Technology shouldn’t pre-empt personal interaction

The other day, I Skyped my grandparents who live on Vancouver Island, a mountain range and ferry ride away.

The other day, I Skyped my grandparents who live on Vancouver Island, a mountain range and ferry ride away. It was great to be able to catch them up on what is happening in my life. Even through the pixilating and graininess of the long-distant Internet connection it was still fantastic to hear and see them.

I attempt conversation while in line at the grocery store. The lady looks at me like I am a crazy person, as if she saw my face on Global News.

Are we as a society completely ignoring standard social graces?  Personal connections and conversations are slowly being replaced by technology.  Face-to-face encounters are replaced by Facebook and Twitter. Even the use of the telephone has been replaced with texting. Mass emails are replacing standard phone calls from our political parties. Robo calls and email distribution lists have replaced the standard warm handshake from a cold politician. How are we supposed to engage in debate with a computer?

Don’t be part of the problem!

Break the cycle.
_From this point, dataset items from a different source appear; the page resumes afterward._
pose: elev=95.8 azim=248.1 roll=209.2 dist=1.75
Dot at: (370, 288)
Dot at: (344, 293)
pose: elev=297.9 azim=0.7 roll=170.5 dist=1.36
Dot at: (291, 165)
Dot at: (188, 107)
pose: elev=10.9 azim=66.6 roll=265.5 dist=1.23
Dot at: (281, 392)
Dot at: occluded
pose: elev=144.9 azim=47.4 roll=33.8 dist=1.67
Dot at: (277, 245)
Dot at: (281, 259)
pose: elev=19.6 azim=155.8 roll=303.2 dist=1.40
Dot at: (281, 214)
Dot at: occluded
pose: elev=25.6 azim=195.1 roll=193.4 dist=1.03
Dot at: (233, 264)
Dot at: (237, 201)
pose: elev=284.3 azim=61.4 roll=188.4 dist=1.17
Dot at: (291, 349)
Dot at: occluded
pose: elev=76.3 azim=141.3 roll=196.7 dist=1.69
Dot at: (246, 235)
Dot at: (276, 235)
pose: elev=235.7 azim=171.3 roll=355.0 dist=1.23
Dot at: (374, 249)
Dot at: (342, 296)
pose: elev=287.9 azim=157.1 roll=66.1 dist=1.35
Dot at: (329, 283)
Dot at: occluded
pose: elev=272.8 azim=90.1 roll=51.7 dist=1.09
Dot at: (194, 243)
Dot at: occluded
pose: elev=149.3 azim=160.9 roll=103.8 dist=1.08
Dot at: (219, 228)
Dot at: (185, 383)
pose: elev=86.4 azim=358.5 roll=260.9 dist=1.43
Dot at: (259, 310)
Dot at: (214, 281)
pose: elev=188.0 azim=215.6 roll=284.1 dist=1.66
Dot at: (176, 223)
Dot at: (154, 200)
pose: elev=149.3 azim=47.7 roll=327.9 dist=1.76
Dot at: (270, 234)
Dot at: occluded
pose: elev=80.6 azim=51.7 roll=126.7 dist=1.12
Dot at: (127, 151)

Next time you are in the grocery store, I dare you to say hello to the neighbour in line with you. You don’t need to invite them for dinner, just flash them a simple smile, and show how approachable you are. You never know, you might even strike up a conversation and find a future friend or at least learn something new about the world beyond your computer screen.

I’m not trying to “techno bash” here.  I am a proponent of what technology can offer us: the ability to communicate over long distances.

Has technological advancements really advanced our human interactions?

It has in no way come close to a big ol’ bear hug from Grandpa.